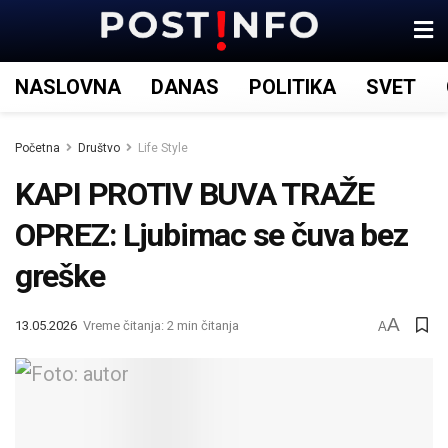
NASLOVNA
DANAS
POLITIKA
SVET
Početna
Društvo
Life Style
KAPI PROTIV BUVA TRAŽE
OPREZ: Ljubimac se čuva bez
greške
A
13.05.2026
Vreme čitanja: 2 min čitanja
A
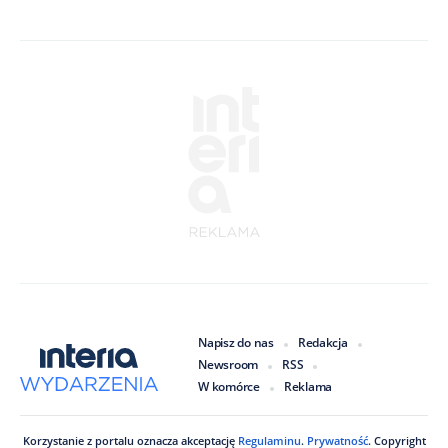
Napisz do nas
Redakcja
Newsroom
RSS
W komórce
Reklama
Korzystanie z portalu oznacza akceptację
Regulaminu
.
Prywatność
. Copyright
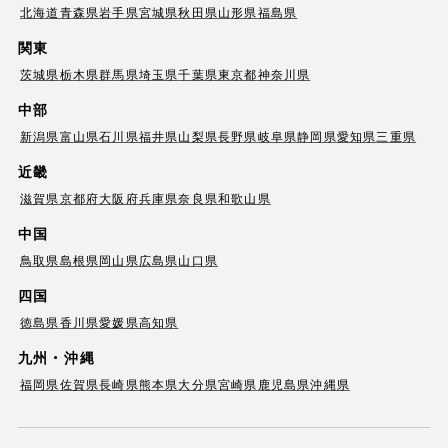
北海道
青森県
岩手県
宮城県
秋田県
山形県
福島県
関東
茨城県
栃木県
群馬県
埼玉県
千葉県
東京都
神奈川県
中部
新潟県
富山県
石川県
福井県
山梨県
長野県
岐阜県
静岡県
愛知県
三重県
近畿
滋賀県
京都府
大阪府
兵庫県
奈良県
和歌山県
中国
鳥取県
島根県
岡山県
広島県
山口県
四国
徳島県
香川県
愛媛県
高知県
九州・沖縄
福岡県
佐賀県
長崎県
熊本県
大分県
宮崎県
鹿児島県
沖縄県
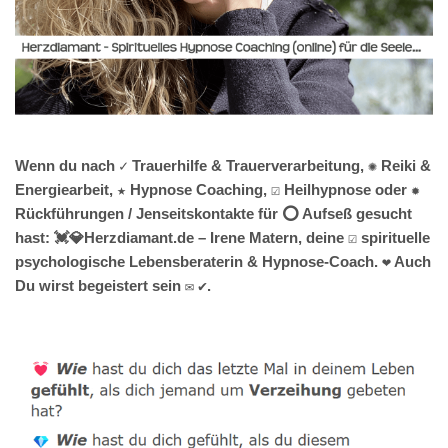
Wenn du nach ✓ Trauerhilfe & Trauerverarbeitung, ✺ Reiki &
Energiearbeit, ★ Hypnose Coaching, ☑️ Heilhypnose oder ✹
Rückführungen / Jenseitskontakte für ⭕ Aufseß gesucht
hast: 💓️💎Herzdiamant.de – Irene Matern, deine ☑️ spirituelle
psychologische Lebensberaterin & Hypnose-Coach. ❤ Auch
Du wirst begeistert sein ✉ ✔.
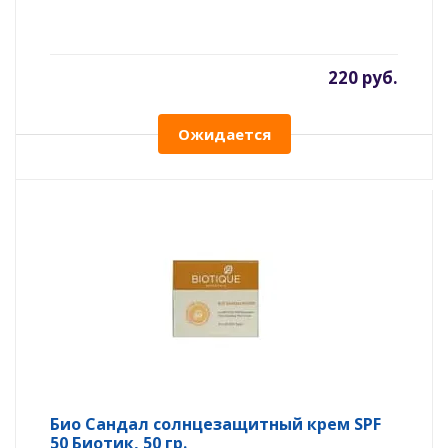
220 руб.
Ожидается
Био Сандал солнцезащитный крем SPF
50 Биотик, 50 гр.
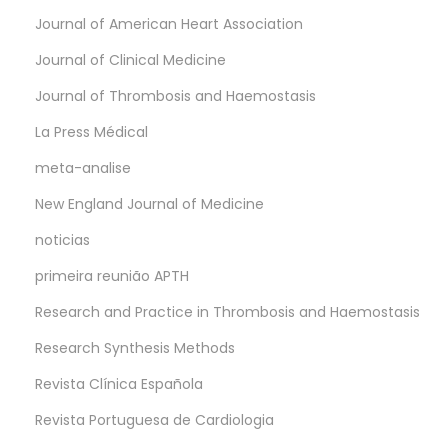
Journal of American Heart Association
Journal of Clinical Medicine
Journal of Thrombosis and Haemostasis
La Press Médical
meta-analise
New England Journal of Medicine
noticias
primeira reunião APTH
Research and Practice in Thrombosis and Haemostasis
Research Synthesis Methods
Revista Clínica Española
Revista Portuguesa de Cardiologia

-.-.-

Problem requirements:
Give back all of the data exactly, but not the pictures.

Solution to this exercise:
NASLOVNA
DANAS
POLITIKA
SVET
Početna
Društvo
Life Style
KAPI PROTIV BUVA TRAŽE
OPREZ: Ljubimac se čuva bez
greške
A
13.05.2026
Vreme čitanja: 2 min čitanja
A
Napisz do nas
Redakcja
Newsroom
RSS
W komórce
Reklama
Korzystanie z portalu oznacza akceptację
Regulaminu
.
Prywatność
. Copyright
北海道
青森県
岩手県
宮城県
秋田県
山形県
福島県
関東
茨城県
栃木県
群馬県
埼玉県
千葉県
東京都
神奈川県
中部
新潟県
富山県
石川県
福井県
山梨県
長野県
岐阜県
静岡県
愛知県
三重県
近畿
滋賀県
京都府
大阪府
兵庫県
奈良県
和歌山県
中国
鳥取県
島根県
岡山県
広島県
山口県
四国
徳島県
香川県
愛媛県
高知県
九州・沖縄
福岡県
佐賀県
長崎県
熊本県
大分県
宮崎県
鹿児島県
沖縄県
Wenn du nach ✓ Trauerhilfe & Trauerverarbeitung, ✺ Reiki &
Energiearbeit, ★ Hypnose Coaching, ☑️ Heilhypnose oder ✹
Rückführungen / Jenseitskontakte für ⭕ Aufseß gesucht
hast: 💓️💎Herzdiamant.de – Irene Matern, deine ☑️ spirituelle
psychologische Lebensberaterin & Hypnose-Coach. ❤ Auch
Du wirst begeistert sein ✉ ✔.
220 руб.
Ожидается
Био Сандал солнцезащитный крем SPF
50 Биотик, 50 гр.
Journal of American Heart Association
Journal of Clinical Medicine
Journal of Thrombosis and Haemostasis
La Press Médical
meta-analise
New England Journal of Medicine
noticias
primeira reunião APTH
Research and Practice in Thrombosis and Haemostasis
Research Synthesis Methods
Revista Clínica Española
Revista Portuguesa de Cardiologia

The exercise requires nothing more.